EL BANCO NACIÓN QUIERE QUE LA CURTIEMBRE YOMA SIGA OPERANDO
La presencia de Miceli tuvo un doble motivo: intentar llevar tranquilidad a los trabajadores de la curtiembre sobre la continuidad de la fuente de trabajo y, al mismo tiempo, utilizar ese discurso en favor de la campaña electoral del gobernador Ángel Maza.
Apenas pisó suelo riojano, ayer en la mañana, Miceli señaló que “la predisposición del Banco Nación es de absoluta colaboración, pero sin declinar los derechos” que tiene como principal acreedor del grupo Yoma.
Puntualizó que la deuda actual con la entidad es de 183 millones de pesos y que estaba a La Rioja por expresa indicación del presidente Néstor Kirchner.
“El salvataje de una fuente de trabajo —enfatizó— no implica el salvataje de un grupo empresario: no actuamos ni a favor ni en contra de determinado grupo”.
Luego, junto al gobernador Ángel Maza, que la recibió en su despacho, explicó que la curtiembre “ha exportado por varios millones de dólares estos últimos años, pero no ha pagado a sus acreedores. Sería bueno que el grupo Yoma explique a la sociedad de La Rioja y a su propio pueblo de Chilecito, por qué llegó a esta situación”, desafió la funcionaria.
Si bien reconoció que hubo ofertas de pago por parte del grupo, no fueron aceptadas por el banco. “Si a un pequeño productor agropecuario de La Rioja le estamos pidiendo que pague, en la renegociación de la deuda, un 10% de contado y le damos un plazo de 8 años, ustedes se preguntarían qué criterio de justicia habría si a un empresario le damos mejores condiciones que estas”, explicó.
Miceli insistió en el hecho de que el Nación no está dispuesto a dar un tratamiento especial a los Yoma. “Como Banco nunca cobramos del grupo un solo peso durante siete años, así que no nos pueden decir que estamos asfixiando a la empresa”.

*-*-*

- ACTIVIDADES -
[a] ¿A cuánto asciende la deuda actual del grupo Yoma con el Banco Nación según la nota sobre la curtiembre Yoma?
[b] Prolonga la nota sobre la curtiembre Yoma a partir de su última oración.
Los registros son material aparte, sin relación con la nota sobre la curtiembre Yoma.

- REGISTROS EXTRAÍDOS -

*-*-*

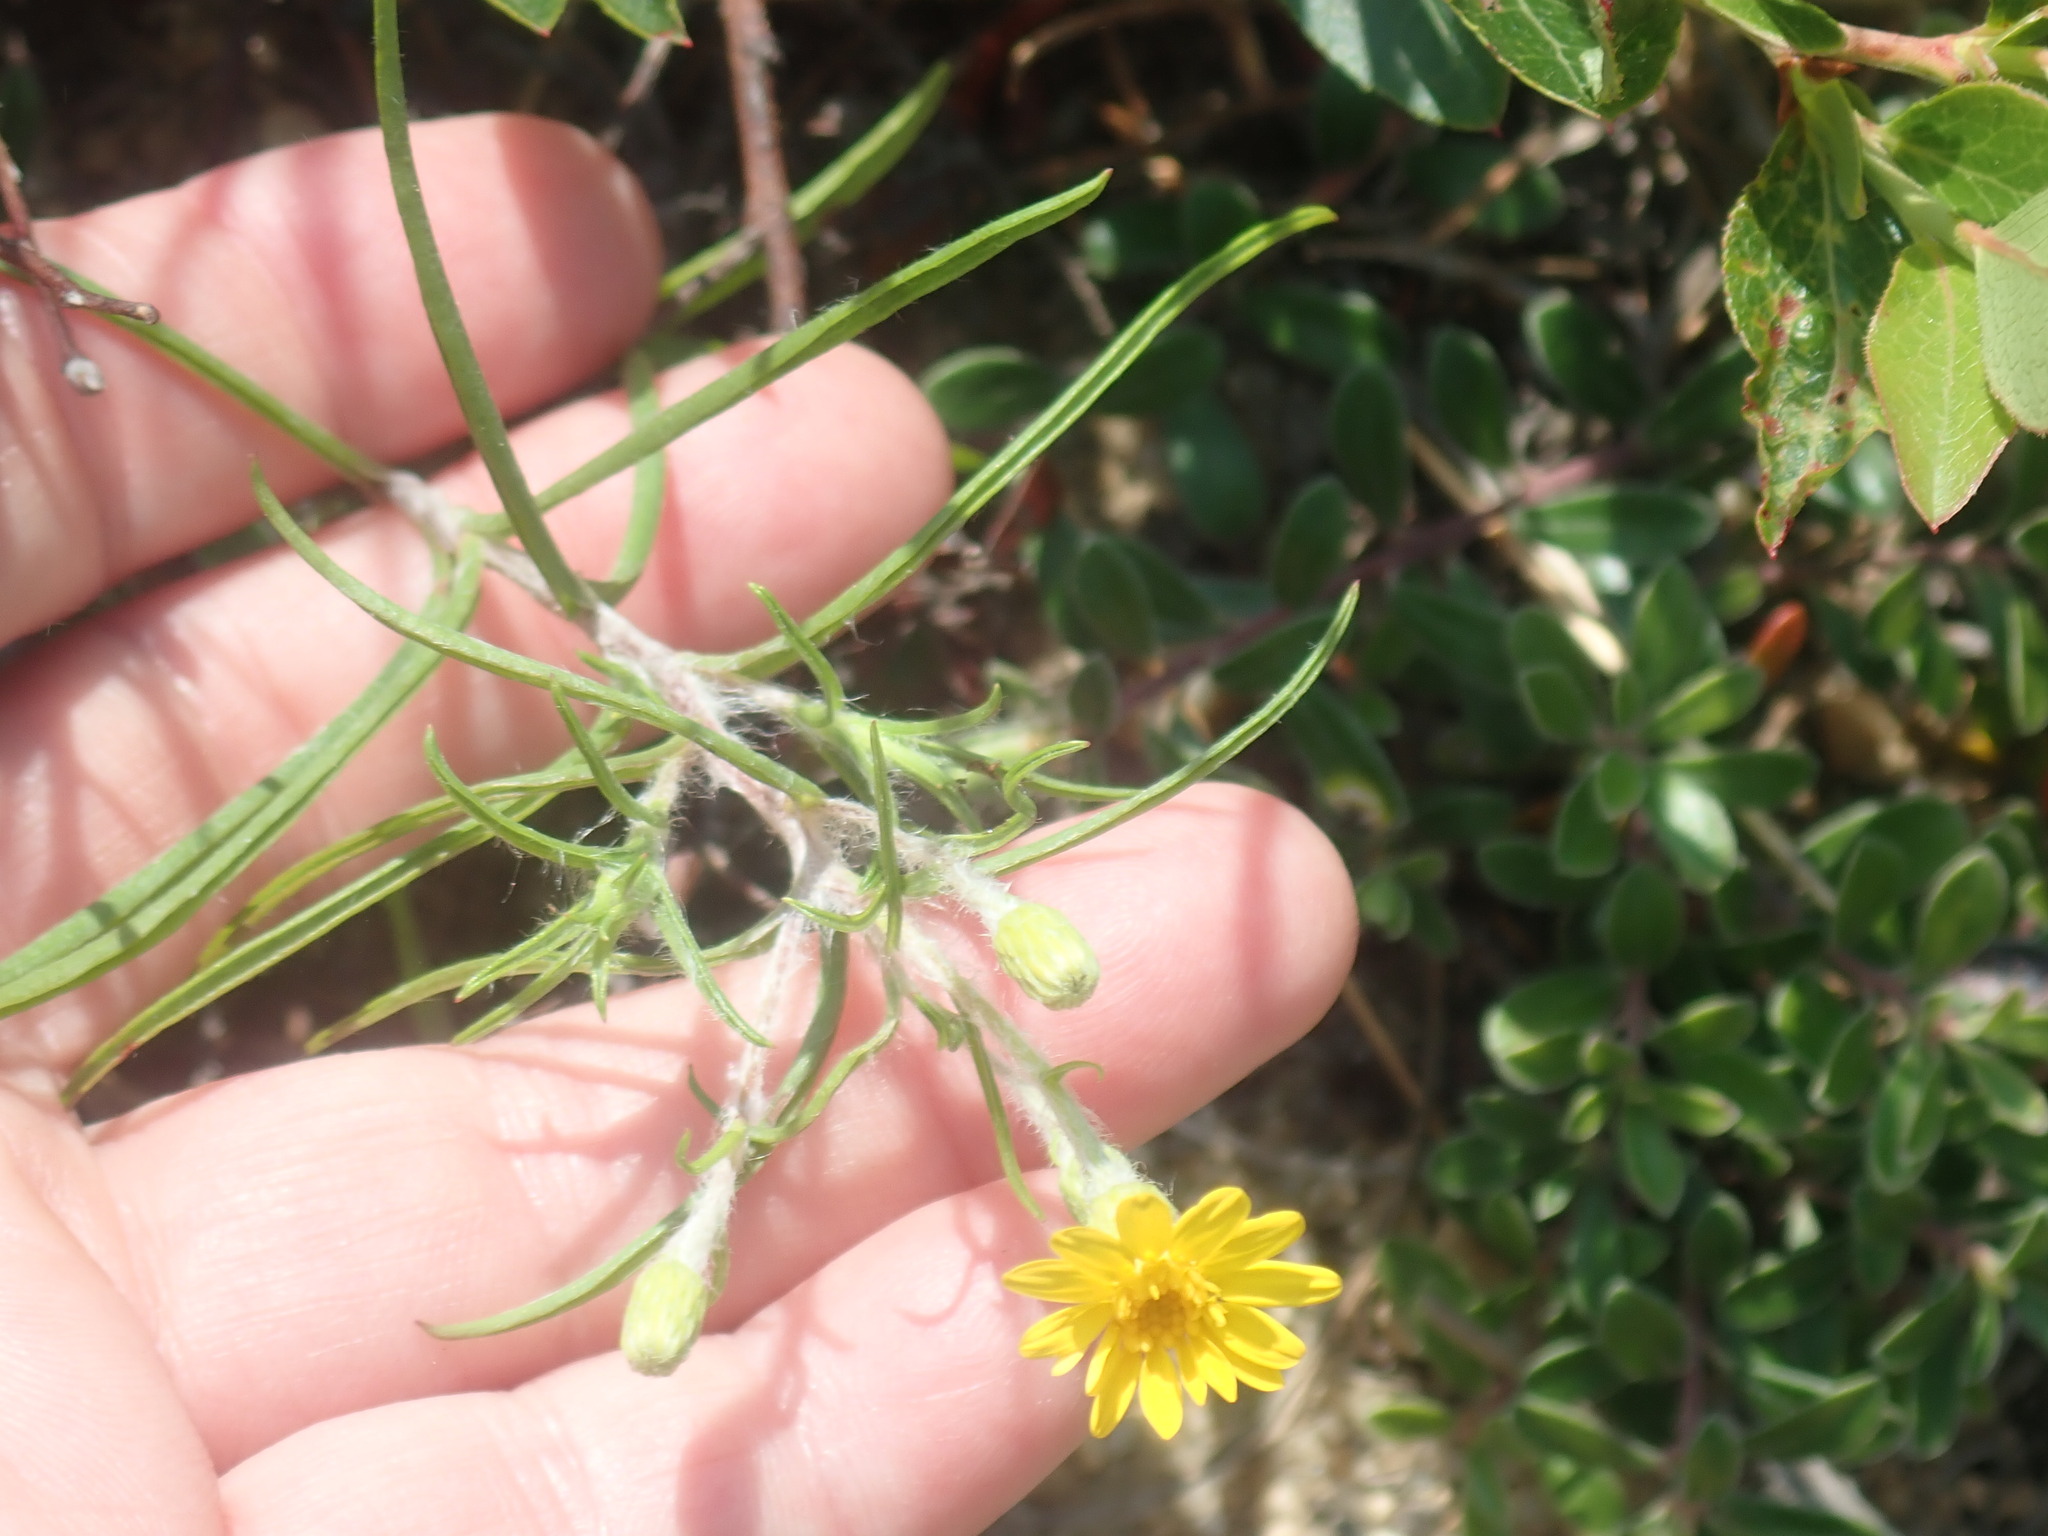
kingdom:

*-*-*

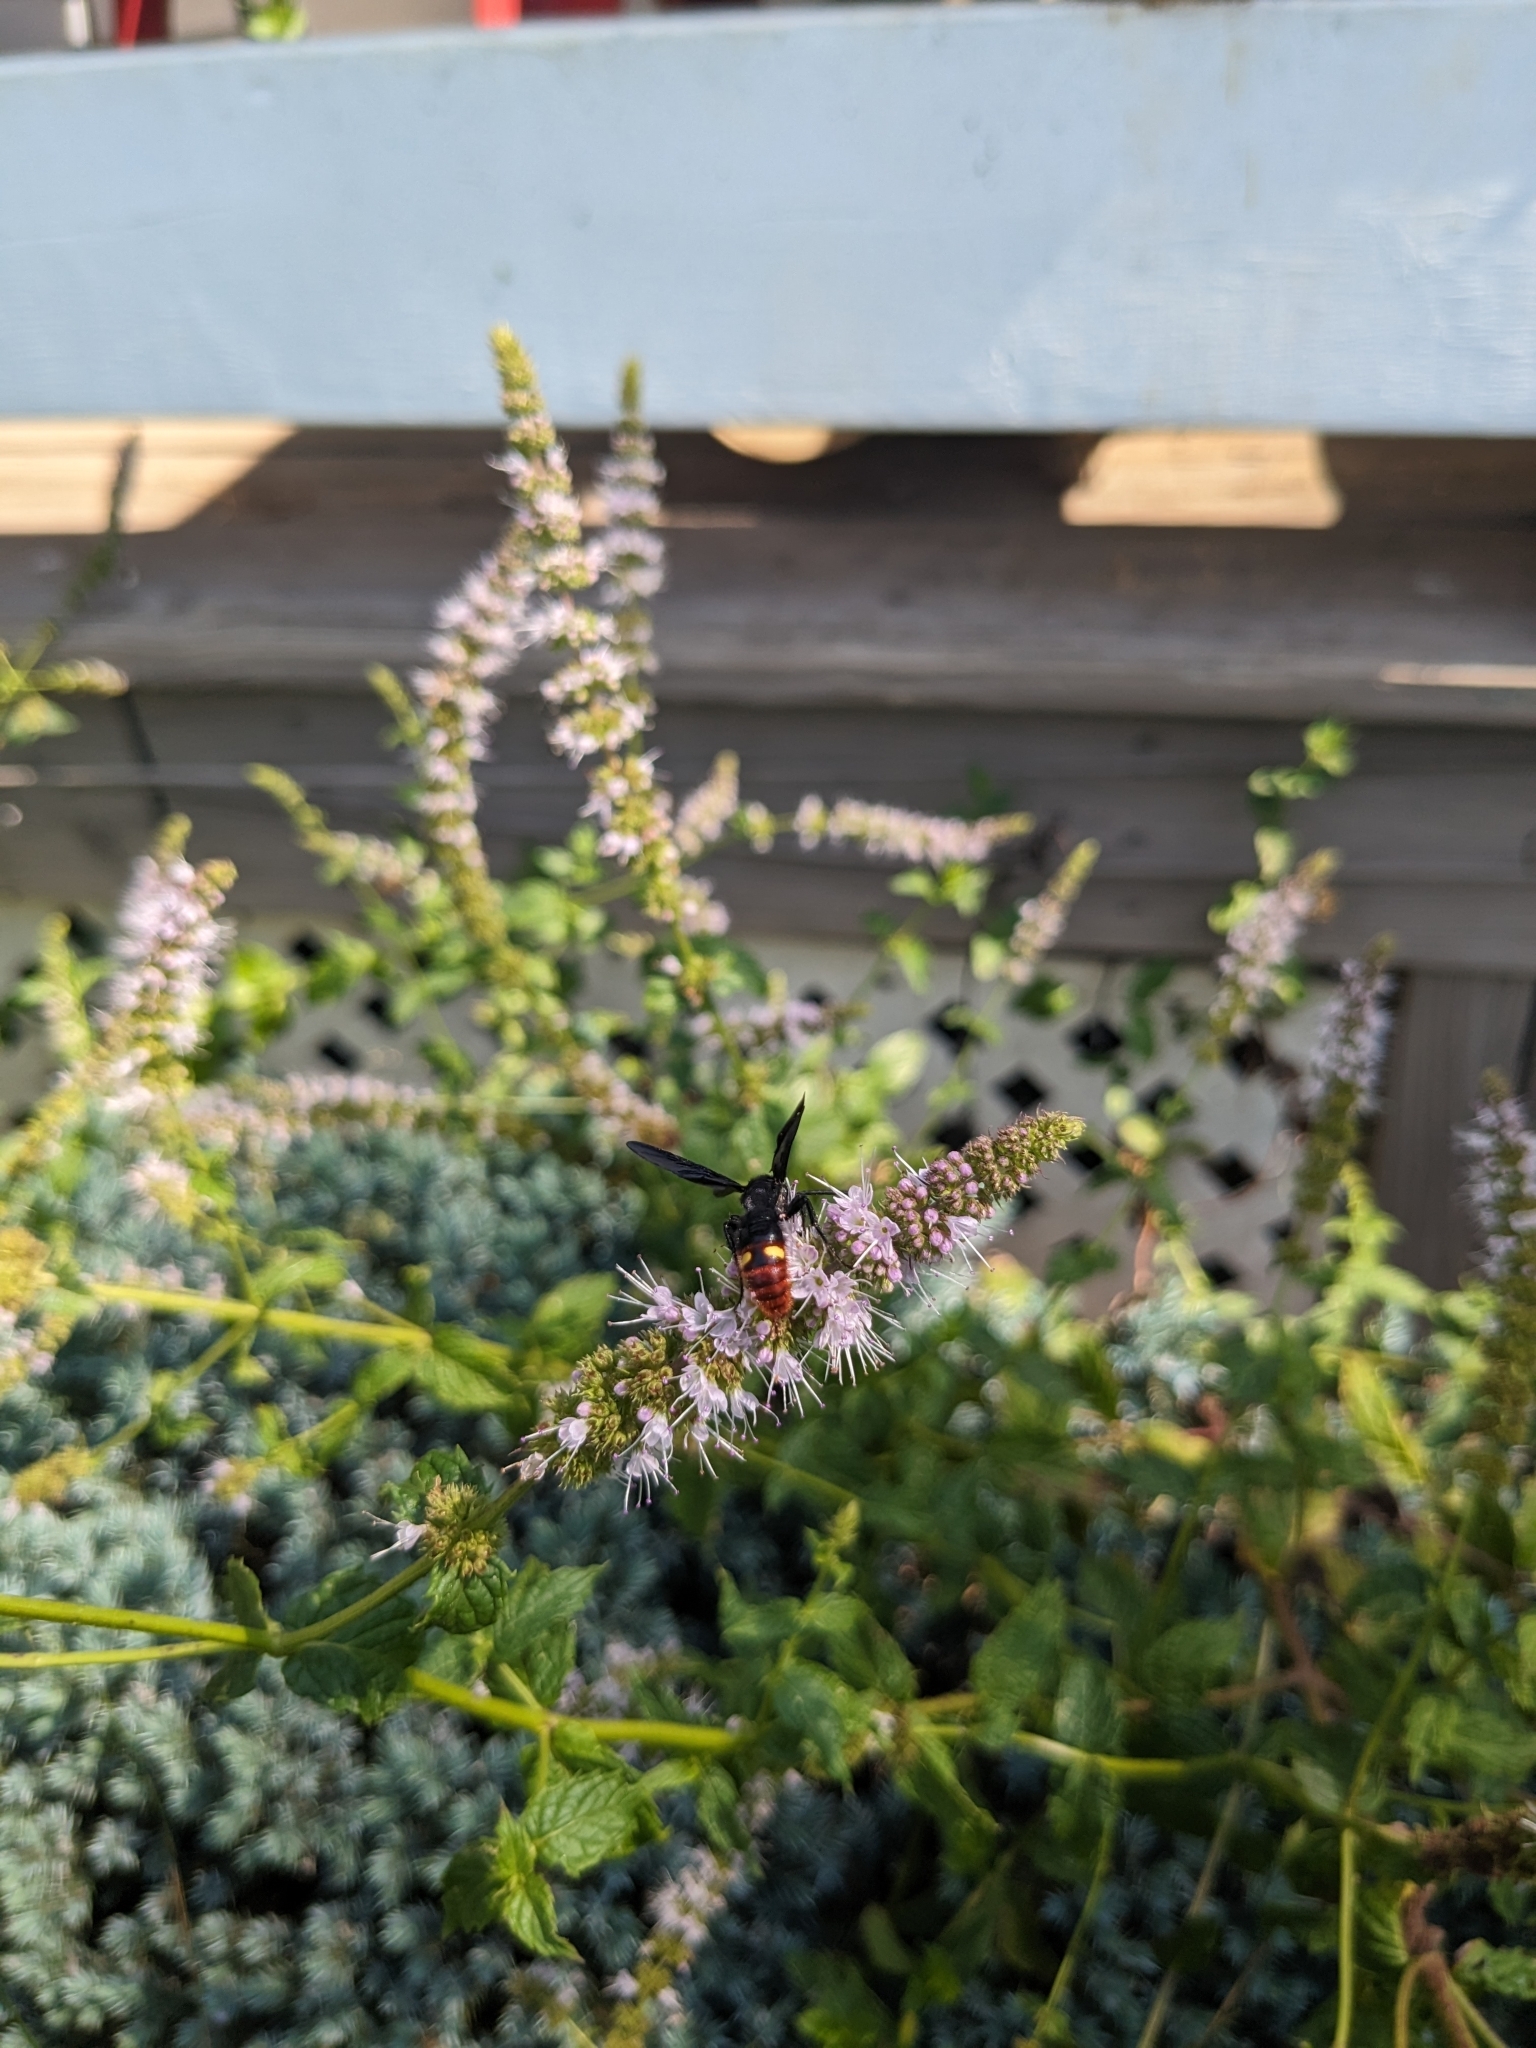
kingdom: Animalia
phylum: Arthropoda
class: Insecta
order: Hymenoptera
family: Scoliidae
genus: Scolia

*-*-*

- RESPUESTAS POR TAREA -
[a] 183 millones de pesos.

[b]
Dicho eso, Miceli aseguró que el banco va a tratar de encontrar una manera de defender “lo que son nuestros créditos” y al mismo tiempo, ayudar a que la fuente de trabajo se mantenga plenamente.
Una vez conocida la decisión de la Cámara de Chilecito, Miceli y Maza se trasladaron a Nonogasta donde se reunieron con los trabajadores y directivos de la curtiembre, encabezados por Guillermo Yoma. Emir Yoma, quien es accionista de la empresa, permaneció en Buenos Aires.
Ante los operarios, junto a Maza y otras autoridades del Gobierno, Miceli —ya volcada a lo que se pareció mucho a un acto de campaña proselitista— se comprometió a salvar las fuentes de trabajo. “Seguro vamos a encontrar la forma de sacar adelante la empresa”, aseguró.
Miceli y Maza le hablaron a los trabajadores dentro de la planta, en un playón, utilizando un megáfono. Allí dijo que la empresa exportó por 90 millones de dólares en 2003 y por 100 millones en 2004. “¿Donde está esa rentabilidad?”, preguntó. Y reafirmó que el Nación, principal acreedor, “no vio un peso”.
Las palabras fueron seguidas por aplausos de los trabajadores que escuchaban atenta y esperanzadamente. Maza, en cada ocasión que pudo, repartió agradecimientos. Especialmente, al presidente Néstor Kirchner.